Strength vs. Power

TAGS: strength and power, Power vs. Strength, Marshall Johnson, questions, Julia Ladewski

I have been attempting to up my powerlifting IQ. It's no secret to anyone since I have said it many times, but I have little knowledge of programming. I found what worked for me in the gym and didn't venture outside my bubble. However, it's time for me to step outside my comfort zone.

With that being said (and the point of this article), I was reading the Periodization Bible by Dave, and I found myself struggling to understand what I was reading. Why? Well, in all honesty, I was confused on the meaning of certain words and phrases. It's very hard to understand a program when you struggle to understand the words and phrases used to describe a program. It was just simple shit, too...and that made it all the more frustrating. One thing that I noticed, however, was that the words "strength" and "power" were thrown around quite often. But I sat there stumped because I couldn't come up with a difference between strength and power...

I wanted to get it out there that I struggle with little things like this, and I want to convey to others that it is okay to struggle—even with simple things. At first I felt very dumb to have to ask people the difference between the two, but I was pleasantly surprised by how helpful everyone was. I had asked a few friends what the difference between the two were, and I did not get the same answers exactly. Each person had his/her own idea or opinion about the difference between the two definitions. Therefore, I decided to ask a bunch of friends and acquaintances in the sport to give me their personal take on the difference between the words strength and power. I will list them below, but first I just want to say that it's okay to have questions—no matter how dumb they seem to you. The most important thing is that you are making an effort to better yourself. Never feel ashamed or be embarrassed to ask a dumb question.

JL Holdsworth

Strength is the ability to move large amounts of weight. Power is the ability to move that weight quickly. So, if someone has more strength, they don't necessarily lift more than someone else if they have enough power to move the weight, with momentum, to a better mechanical advantage point. Think of it like this, strength is the ability to throw a huge ass boulder at someone's head.
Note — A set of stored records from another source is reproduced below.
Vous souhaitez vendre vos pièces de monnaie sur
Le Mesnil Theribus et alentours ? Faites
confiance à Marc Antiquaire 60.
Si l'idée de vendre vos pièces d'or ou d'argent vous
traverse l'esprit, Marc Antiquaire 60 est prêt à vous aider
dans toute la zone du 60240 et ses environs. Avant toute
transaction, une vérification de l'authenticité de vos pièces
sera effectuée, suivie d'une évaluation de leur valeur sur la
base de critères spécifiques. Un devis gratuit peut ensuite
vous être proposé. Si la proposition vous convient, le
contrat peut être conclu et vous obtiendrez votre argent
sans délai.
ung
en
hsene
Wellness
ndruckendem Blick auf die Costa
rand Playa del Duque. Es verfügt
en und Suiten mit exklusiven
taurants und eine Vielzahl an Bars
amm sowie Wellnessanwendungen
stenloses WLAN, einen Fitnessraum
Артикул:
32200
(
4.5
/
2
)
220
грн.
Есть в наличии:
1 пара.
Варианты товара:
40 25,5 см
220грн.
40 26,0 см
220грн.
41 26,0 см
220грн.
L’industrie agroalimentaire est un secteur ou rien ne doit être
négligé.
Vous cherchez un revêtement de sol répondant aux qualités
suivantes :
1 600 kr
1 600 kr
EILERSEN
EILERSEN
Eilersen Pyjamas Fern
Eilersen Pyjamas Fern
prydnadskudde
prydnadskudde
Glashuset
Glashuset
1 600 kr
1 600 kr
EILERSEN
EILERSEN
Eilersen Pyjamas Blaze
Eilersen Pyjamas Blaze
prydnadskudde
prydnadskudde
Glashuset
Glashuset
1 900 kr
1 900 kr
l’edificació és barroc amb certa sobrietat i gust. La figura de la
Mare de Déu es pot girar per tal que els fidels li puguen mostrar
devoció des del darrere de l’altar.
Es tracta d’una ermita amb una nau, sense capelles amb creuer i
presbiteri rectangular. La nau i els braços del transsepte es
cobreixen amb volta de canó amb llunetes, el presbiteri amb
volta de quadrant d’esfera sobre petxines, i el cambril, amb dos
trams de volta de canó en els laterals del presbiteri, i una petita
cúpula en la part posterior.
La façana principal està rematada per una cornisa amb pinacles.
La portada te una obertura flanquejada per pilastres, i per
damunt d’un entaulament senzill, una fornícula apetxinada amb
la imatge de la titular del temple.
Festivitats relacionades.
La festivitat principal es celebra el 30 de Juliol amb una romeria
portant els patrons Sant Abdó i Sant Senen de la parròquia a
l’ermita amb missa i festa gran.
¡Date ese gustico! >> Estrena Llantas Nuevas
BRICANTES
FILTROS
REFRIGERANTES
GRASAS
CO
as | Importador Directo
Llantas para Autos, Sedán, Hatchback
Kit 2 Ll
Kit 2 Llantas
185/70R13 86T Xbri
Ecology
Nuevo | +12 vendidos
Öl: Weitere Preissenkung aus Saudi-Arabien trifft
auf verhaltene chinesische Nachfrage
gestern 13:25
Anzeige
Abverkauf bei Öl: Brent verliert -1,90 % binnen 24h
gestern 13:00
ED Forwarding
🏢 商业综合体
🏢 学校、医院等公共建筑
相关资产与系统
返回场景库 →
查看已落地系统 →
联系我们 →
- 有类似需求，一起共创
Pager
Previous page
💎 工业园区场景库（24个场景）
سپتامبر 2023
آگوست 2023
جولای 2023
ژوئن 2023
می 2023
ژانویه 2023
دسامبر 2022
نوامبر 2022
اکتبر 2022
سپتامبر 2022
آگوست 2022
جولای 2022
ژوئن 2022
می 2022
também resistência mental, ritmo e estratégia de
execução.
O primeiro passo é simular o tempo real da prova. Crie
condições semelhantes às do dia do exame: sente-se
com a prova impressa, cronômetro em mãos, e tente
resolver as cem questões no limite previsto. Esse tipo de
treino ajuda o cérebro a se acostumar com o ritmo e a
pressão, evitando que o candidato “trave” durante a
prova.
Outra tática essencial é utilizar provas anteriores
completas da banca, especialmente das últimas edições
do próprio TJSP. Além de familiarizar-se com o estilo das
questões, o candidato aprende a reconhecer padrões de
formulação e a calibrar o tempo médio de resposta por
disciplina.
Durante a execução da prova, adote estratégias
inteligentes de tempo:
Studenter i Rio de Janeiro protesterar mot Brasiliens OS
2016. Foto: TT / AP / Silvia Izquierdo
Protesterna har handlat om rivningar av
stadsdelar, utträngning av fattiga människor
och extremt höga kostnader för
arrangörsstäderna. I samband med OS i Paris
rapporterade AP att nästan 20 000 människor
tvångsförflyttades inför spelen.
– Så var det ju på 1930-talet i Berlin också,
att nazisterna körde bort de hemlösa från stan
Power is the ability to throw that huge boulder fast enough to knock their head off.

David Tate

Power= (Force × Distance)/Time
Strength= the ability to overcome strain and/or adversity

Donnie Thompson

Power, in my opinion, is how much strength one can generate to push or pull a weight...and do it fast! Strength is a low-gear ability to resist against a weight to eventually overcome it or position it! It's a capability of one's capacity to resist!"

Clint Darden

Man, I'm not sure I can define it. I've seen power, and I've felt the power of strength. The strength to pull through fear, to stand up when I want to stay down, to do the right thing when the wrong thing would be easier, and to keep stepping forward because I know my son is watching. Power is often put on display. Strength is a choice. Strength is felt.

Anthony Carlquist

Strength is the most weight you can lift from point A to point B. Power is weight divided by time—the amount of weight you can move between two points in the shortest amount of time.

Julia Ladewski

To be exact, power has to do with how much force is produced in a certain amount of time. Power has an element of force to it, which may or may not include speed. Strength, well, there are many kinds of strength, but I usually think of absolute strength when someone says strength.

Chris Mcdole

Power is the rate of force produced—how fast you move any weight. Meathead example: A guy benches 400 pounds for one rep and takes four seconds to do so. He takes a short rest and presses 400 pounds again, but much faster. The power is greater on the second attempt.

Mark Bell

Speed would be the ability to move a weight quickly throughout the entire concentric range of motion. I would say through a full range of motion, but really, who cares how you decide to lower the weight? I've seen people move both slow and fast on eccentrics with success, and this tells me that there is more than one way to explode into weight. While training for strength, it's crucial that many tempos of speed are explored. This can be determined by the exercise, and the weight on the bar of accommodating resistance. While many may argue that strength is the ability to produce maximum force, I like to view strength in more general terms and say that strength is the ability to absorb external forces. This could be anything from squatting 800 pounds to overcoming cancer. So, in your pursuit of strength, realize that you are constantly conditioning the mind for the body to handle more.

David Hansen

Strength is your ability to lift heavy things. Power is the ability to lift them fast. They are both very closely related. The best way to increase your power (speed) is to get strong (strength). It is impossible to be fast and weak. If you can deadlift 200 pounds, then you are slow because you are weak—not because you don't do box jumps and shit like that.